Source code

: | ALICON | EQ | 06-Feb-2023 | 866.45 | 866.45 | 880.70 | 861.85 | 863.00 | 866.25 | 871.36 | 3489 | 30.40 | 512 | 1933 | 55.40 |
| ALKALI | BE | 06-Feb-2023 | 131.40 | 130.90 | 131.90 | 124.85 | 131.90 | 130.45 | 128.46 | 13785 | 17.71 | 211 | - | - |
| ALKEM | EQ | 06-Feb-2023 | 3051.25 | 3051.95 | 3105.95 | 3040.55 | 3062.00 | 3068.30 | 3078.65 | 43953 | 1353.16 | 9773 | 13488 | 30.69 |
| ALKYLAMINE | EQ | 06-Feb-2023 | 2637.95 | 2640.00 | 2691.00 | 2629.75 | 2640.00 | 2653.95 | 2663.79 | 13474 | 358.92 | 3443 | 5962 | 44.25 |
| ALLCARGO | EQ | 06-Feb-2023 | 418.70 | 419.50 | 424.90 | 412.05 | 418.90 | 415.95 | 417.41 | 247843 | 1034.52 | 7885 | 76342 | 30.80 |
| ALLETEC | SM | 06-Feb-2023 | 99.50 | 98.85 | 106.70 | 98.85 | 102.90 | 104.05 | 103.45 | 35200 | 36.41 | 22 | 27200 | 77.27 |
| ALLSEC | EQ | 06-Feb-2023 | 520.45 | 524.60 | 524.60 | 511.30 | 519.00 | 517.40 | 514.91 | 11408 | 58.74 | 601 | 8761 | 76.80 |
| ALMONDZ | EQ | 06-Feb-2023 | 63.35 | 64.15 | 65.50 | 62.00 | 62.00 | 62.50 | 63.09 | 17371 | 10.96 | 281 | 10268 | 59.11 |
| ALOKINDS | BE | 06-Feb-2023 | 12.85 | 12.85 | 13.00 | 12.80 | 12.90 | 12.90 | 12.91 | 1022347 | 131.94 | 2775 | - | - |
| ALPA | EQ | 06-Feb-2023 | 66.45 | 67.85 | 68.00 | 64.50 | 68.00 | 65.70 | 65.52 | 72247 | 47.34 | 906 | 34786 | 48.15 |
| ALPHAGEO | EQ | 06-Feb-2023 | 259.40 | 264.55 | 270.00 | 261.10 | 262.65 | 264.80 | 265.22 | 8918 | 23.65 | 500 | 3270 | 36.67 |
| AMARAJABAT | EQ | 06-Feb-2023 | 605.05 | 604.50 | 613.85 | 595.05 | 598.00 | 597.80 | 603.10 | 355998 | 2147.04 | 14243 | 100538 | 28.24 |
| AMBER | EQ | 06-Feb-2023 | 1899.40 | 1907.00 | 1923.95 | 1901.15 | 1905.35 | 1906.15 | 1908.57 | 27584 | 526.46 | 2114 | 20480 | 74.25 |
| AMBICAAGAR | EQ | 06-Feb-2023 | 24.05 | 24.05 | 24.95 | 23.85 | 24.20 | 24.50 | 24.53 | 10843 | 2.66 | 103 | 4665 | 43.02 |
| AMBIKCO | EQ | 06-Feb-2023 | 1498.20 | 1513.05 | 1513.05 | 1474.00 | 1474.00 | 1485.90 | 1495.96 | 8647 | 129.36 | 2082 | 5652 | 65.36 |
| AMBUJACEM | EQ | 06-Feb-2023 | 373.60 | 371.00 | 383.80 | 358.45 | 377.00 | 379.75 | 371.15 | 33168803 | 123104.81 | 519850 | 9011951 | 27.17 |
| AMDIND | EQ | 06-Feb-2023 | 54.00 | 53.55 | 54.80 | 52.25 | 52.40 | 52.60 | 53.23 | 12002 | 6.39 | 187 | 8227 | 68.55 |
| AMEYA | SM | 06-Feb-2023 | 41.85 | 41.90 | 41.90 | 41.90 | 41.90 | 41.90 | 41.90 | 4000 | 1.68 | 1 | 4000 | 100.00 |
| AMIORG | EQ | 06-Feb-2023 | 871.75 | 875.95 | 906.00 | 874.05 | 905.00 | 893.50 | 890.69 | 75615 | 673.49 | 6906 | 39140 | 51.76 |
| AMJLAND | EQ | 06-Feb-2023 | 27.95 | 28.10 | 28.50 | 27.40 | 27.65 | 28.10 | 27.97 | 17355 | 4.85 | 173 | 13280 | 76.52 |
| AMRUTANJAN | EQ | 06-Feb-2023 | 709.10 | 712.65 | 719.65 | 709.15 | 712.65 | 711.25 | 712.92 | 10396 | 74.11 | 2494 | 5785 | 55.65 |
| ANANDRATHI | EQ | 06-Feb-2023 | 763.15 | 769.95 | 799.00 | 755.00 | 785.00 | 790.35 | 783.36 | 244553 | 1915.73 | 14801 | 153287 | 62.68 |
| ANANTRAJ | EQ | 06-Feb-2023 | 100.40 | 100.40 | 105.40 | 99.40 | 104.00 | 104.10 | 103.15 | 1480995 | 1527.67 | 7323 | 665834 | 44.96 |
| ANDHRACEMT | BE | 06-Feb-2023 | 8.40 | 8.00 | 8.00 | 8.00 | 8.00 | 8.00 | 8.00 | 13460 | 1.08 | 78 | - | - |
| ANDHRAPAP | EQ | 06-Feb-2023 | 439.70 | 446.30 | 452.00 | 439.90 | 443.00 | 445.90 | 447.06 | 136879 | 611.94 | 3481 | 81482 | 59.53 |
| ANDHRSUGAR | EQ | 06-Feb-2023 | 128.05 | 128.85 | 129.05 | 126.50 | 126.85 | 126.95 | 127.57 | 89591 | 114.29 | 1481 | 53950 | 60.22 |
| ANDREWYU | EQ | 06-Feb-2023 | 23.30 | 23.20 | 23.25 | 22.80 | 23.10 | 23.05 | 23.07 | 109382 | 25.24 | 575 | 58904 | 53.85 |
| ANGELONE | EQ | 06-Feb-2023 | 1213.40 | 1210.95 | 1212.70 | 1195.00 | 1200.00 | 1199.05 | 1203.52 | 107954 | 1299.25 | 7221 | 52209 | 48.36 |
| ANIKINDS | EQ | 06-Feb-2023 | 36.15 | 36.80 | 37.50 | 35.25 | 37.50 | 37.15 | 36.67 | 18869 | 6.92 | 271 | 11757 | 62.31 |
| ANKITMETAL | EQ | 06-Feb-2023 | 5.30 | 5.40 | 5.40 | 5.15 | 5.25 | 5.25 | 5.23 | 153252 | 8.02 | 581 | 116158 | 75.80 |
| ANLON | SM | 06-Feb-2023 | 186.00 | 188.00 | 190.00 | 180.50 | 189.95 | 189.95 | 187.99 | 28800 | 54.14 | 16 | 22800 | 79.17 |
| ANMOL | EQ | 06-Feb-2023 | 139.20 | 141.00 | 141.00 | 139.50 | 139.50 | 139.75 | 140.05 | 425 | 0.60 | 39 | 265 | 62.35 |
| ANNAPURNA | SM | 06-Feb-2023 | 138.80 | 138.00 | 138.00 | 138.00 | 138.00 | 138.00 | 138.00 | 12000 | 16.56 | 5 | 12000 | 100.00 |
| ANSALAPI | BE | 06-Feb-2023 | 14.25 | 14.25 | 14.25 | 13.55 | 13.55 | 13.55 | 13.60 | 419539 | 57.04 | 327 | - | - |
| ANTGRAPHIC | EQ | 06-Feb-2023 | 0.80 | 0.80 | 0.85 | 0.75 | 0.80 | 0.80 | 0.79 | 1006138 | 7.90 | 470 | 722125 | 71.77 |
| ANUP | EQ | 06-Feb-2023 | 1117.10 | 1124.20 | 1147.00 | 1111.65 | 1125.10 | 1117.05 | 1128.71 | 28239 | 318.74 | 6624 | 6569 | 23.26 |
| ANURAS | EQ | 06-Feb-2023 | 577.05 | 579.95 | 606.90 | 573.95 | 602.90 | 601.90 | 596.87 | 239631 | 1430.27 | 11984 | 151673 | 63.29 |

——————————

■ WORK ITEM ■
Could you copy out all the material word for word?

■ REPLY TO THE TASK ■
Source code

: | ALICON | EQ | 06-Feb-2023 | 866.45 | 866.45 | 880.70 | 861.85 | 863.00 | 866.25 | 871.36 | 3489 | 30.40 | 512 | 1933 | 55.40 |
| ALKALI | BE | 06-Feb-2023 | 131.40 | 130.90 | 131.90 | 124.85 | 131.90 | 130.45 | 128.46 | 13785 | 17.71 | 211 | - | - |
| ALKEM | EQ | 06-Feb-2023 | 3051.25 | 3051.95 | 3105.95 | 3040.55 | 3062.00 | 3068.30 | 3078.65 | 43953 | 1353.16 | 9773 | 13488 | 30.69 |
| ALKYLAMINE | EQ | 06-Feb-2023 | 2637.95 | 2640.00 | 2691.00 | 2629.75 | 2640.00 | 2653.95 | 2663.79 | 13474 | 358.92 | 3443 | 5962 | 44.25 |
| ALLCARGO | EQ | 06-Feb-2023 | 418.70 | 419.50 | 424.90 | 412.05 | 418.90 | 415.95 | 417.41 | 247843 | 1034.52 | 7885 | 76342 | 30.80 |
| ALLETEC | SM | 06-Feb-2023 | 99.50 | 98.85 | 106.70 | 98.85 | 102.90 | 104.05 | 103.45 | 35200 | 36.41 | 22 | 27200 | 77.27 |
| ALLSEC | EQ | 06-Feb-2023 | 520.45 | 524.60 | 524.60 | 511.30 | 519.00 | 517.40 | 514.91 | 11408 | 58.74 | 601 | 8761 | 76.80 |
| ALMONDZ | EQ | 06-Feb-2023 | 63.35 | 64.15 | 65.50 | 62.00 | 62.00 | 62.50 | 63.09 | 17371 | 10.96 | 281 | 10268 | 59.11 |
| ALOKINDS | BE | 06-Feb-2023 | 12.85 | 12.85 | 13.00 | 12.80 | 12.90 | 12.90 | 12.91 | 1022347 | 131.94 | 2775 | - | - |
| ALPA | EQ | 06-Feb-2023 | 66.45 | 67.85 | 68.00 | 64.50 | 68.00 | 65.70 | 65.52 | 72247 | 47.34 | 906 | 34786 | 48.15 |
| ALPHAGEO | EQ | 06-Feb-2023 | 259.40 | 264.55 | 270.00 | 261.10 | 262.65 | 264.80 | 265.22 | 8918 | 23.65 | 500 | 3270 | 36.67 |
| AMARAJABAT | EQ | 06-Feb-2023 | 605.05 | 604.50 | 613.85 | 595.05 | 598.00 | 597.80 | 603.10 | 355998 | 2147.04 | 14243 | 100538 | 28.24 |
| AMBER | EQ | 06-Feb-2023 | 1899.40 | 1907.00 | 1923.95 | 1901.15 | 1905.35 | 1906.15 | 1908.57 | 27584 | 526.46 | 2114 | 20480 | 74.25 |
| AMBICAAGAR | EQ | 06-Feb-2023 | 24.05 | 24.05 | 24.95 | 23.85 | 24.20 | 24.50 | 24.53 | 10843 | 2.66 | 103 | 4665 | 43.02 |
| AMBIKCO | EQ | 06-Feb-2023 | 1498.20 | 1513.05 | 1513.05 | 1474.00 | 1474.00 | 1485.90 | 1495.96 | 8647 | 129.36 | 2082 | 5652 | 65.36 |
| AMBUJACEM | EQ | 06-Feb-2023 | 373.60 | 371.00 | 383.80 | 358.45 | 377.00 | 379.75 | 371.15 | 33168803 | 123104.81 | 519850 | 9011951 | 27.17 |
| AMDIND | EQ | 06-Feb-2023 | 54.00 | 53.55 | 54.80 | 52.25 | 52.40 | 52.60 | 53.23 | 12002 | 6.39 | 187 | 8227 | 68.55 |
| AMEYA | SM | 06-Feb-2023 | 41.85 | 41.90 | 41.90 | 41.90 | 41.90 | 41.90 | 41.90 | 4000 | 1.68 | 1 | 4000 | 100.00 |
| AMIORG | EQ | 06-Feb-2023 | 871.75 | 875.95 | 906.00 | 874.05 | 905.00 | 893.50 | 890.69 | 75615 | 673.49 | 6906 | 39140 | 51.76 |
| AMJLAND | EQ | 06-Feb-2023 | 27.95 | 28.10 | 28.50 | 27.40 | 27.65 | 28.10 | 27.97 | 17355 | 4.85 | 173 | 13280 | 76.52 |
| AMRUTANJAN | EQ | 06-Feb-2023 | 709.10 | 712.65 | 719.65 | 709.15 | 712.65 | 711.25 | 712.92 | 10396 | 74.11 | 2494 | 5785 | 55.65 |
| ANANDRATHI | EQ | 06-Feb-2023 | 763.15 | 769.95 | 799.00 | 755.00 | 785.00 | 790.35 | 783.36 | 244553 | 1915.73 | 14801 | 153287 | 62.68 |
| ANANTRAJ | EQ | 06-Feb-2023 | 100.40 | 100.40 | 105.40 | 99.40 | 104.00 | 104.10 | 103.15 | 1480995 | 1527.67 | 7323 | 665834 | 44.96 |
| ANDHRACEMT | BE | 06-Feb-2023 | 8.40 | 8.00 | 8.00 | 8.00 | 8.00 | 8.00 | 8.00 | 13460 | 1.08 | 78 | - | - |
| ANDHRAPAP | EQ | 06-Feb-2023 | 439.70 | 446.30 | 452.00 | 439.90 | 443.00 | 445.90 | 447.06 | 136879 | 611.94 | 3481 | 81482 | 59.53 |
| ANDHRSUGAR | EQ | 06-Feb-2023 | 128.05 | 128.85 | 129.05 | 126.50 | 126.85 | 126.95 | 127.57 | 89591 | 114.29 | 1481 | 53950 | 60.22 |
| ANDREWYU | EQ | 06-Feb-2023 | 23.30 | 23.20 | 23.25 | 22.80 | 23.10 | 23.05 | 23.07 | 109382 | 25.24 | 575 | 58904 | 53.85 |
| ANGELONE | EQ | 06-Feb-2023 | 1213.40 | 1210.95 | 1212.70 | 1195.00 | 1200.00 | 1199.05 | 1203.52 | 107954 | 1299.25 | 7221 | 52209 | 48.36 |
| ANIKINDS | EQ | 06-Feb-2023 | 36.15 | 36.80 | 37.50 | 35.25 | 37.50 | 37.15 | 36.67 | 18869 | 6.92 | 271 | 11757 | 62.31 |
| ANKITMETAL | EQ | 06-Feb-2023 | 5.30 | 5.40 | 5.40 | 5.15 | 5.25 | 5.25 | 5.23 | 153252 | 8.02 | 581 | 116158 | 75.80 |
| ANLON | SM | 06-Feb-2023 | 186.00 | 188.00 | 190.00 | 180.50 | 189.95 | 189.95 | 187.99 | 28800 | 54.14 | 16 | 22800 | 79.17 |
| ANMOL | EQ | 06-Feb-2023 | 139.20 | 141.00 | 141.00 | 139.50 | 139.50 | 139.75 | 140.05 | 425 | 0.60 | 39 | 265 | 62.35 |
| ANNAPURNA | SM | 06-Feb-2023 | 138.80 | 138.00 | 138.00 | 138.00 | 138.00 | 138.00 | 138.00 | 12000 | 16.56 | 5 | 12000 | 100.00 |
| ANSALAPI | BE | 06-Feb-2023 | 14.25 | 14.25 | 14.25 | 13.55 | 13.55 | 13.55 | 13.60 | 419539 | 57.04 | 327 | - | - |
| ANTGRAPHIC | EQ | 06-Feb-2023 | 0.80 | 0.80 | 0.85 | 0.75 | 0.80 | 0.80 | 0.79 | 1006138 | 7.90 | 470 | 722125 | 71.77 |
| ANUP | EQ | 06-Feb-2023 | 1117.10 | 1124.20 | 1147.00 | 1111.65 | 1125.10 | 1117.05 | 1128.71 | 28239 | 318.74 | 6624 | 6569 | 23.26 |
| ANURAS | EQ | 06-Feb-2023 | 577.05 | 579.95 | 606.90 | 573.95 | 602.90 | 601.90 | 596.87 | 239631 | 1430.27 | 11984 | 151673 | 63.29 |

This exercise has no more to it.